The faster speed drive is critical when working with large files, such as video or graphics. Since you said you won't be doing that, I'd put the extra $125 towards something else like extra RAM, purchased from a 3rd party.
 
I went for the 4200 RPM drive in my AluBook, and I've done high-end Photoshoping and Final Cut Pro work without any problems. I'm sure it would be much faster if I had the 5400 RPM drive, but it still worked better and faster than my Quicksilver tower did at home.
 
There are a couple of situations where the faster hard drive will help.

1) When you have RAM maxed out and you keep it loaded constantly and the operating system is paging data to/from the hard drive.

2) You're running database queries on multiple tables, which go to the hard drive constantly.

Spend your money on RAM, it'll keep down the need for the faster hard drive.
 
Originally posted by bousozoku
Spend your money on RAM, it'll keep down the need for the faster hard drive.

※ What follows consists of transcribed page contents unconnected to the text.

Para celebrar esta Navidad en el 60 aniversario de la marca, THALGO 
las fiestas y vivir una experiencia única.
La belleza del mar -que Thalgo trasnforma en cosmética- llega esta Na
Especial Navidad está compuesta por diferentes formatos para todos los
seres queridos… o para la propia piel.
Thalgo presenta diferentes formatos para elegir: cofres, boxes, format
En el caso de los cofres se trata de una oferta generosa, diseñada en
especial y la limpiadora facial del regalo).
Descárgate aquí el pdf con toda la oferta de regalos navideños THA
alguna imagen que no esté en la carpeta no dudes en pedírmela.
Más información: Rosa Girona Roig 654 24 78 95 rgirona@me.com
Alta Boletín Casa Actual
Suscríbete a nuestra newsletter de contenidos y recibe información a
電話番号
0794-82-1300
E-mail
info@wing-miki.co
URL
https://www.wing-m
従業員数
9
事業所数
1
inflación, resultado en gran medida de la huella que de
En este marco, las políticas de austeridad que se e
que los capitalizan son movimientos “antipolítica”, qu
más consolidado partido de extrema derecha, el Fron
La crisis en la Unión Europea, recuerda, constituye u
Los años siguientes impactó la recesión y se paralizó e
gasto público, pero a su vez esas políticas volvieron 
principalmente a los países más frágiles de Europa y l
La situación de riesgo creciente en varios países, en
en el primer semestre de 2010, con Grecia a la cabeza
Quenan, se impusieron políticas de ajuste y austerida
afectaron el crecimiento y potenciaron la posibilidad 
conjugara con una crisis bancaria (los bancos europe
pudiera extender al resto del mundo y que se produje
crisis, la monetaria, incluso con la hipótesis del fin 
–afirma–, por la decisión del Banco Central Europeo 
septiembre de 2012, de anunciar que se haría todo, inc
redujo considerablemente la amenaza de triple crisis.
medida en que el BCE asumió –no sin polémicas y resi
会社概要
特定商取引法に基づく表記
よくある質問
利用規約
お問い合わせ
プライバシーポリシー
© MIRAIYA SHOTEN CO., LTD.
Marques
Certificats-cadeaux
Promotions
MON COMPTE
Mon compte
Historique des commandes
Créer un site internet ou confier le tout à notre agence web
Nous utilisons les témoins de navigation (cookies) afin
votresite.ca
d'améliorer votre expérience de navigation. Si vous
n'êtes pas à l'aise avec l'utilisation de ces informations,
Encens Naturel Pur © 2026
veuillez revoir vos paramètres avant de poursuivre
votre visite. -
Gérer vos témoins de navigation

Hmmm..OK, Do you think 1GB of Ram is enough these days? Again, I'm not doing much graphic work, a little bit for web design etc. from time to time. Although I will be using iDVD and the Superdrive to make DVD's, but the main thing for me, 90% of the time is I have Entourage, Safari and Filemaker open and need them to run fast.
 
no one mention swap space on the hard drive. your operating uses part of the hard drive as swap space to swap stuff between memory. faster hard drive will gain in this area. you have to remember your hard drive is your bottle neck between ram and the cpu. making your bottleneck faster will increase your overall perfmance. if you do a lot of video work, 1 gig of ram will do you alot of good, regardless though, your need to use you hard to swap at some point. that is my two cents.

Originally posted by rbro
Hmmm..OK, Do you think 1GB of Ram is enough these days? Again, I'm not doing much graphic work, a little bit for web design etc. from time to time. Although I will be using iDVD and the Superdrive to make DVD's, but the main thing for me, 90% of the time is I have Entourage, Safari and Filemaker open and need them to run fast.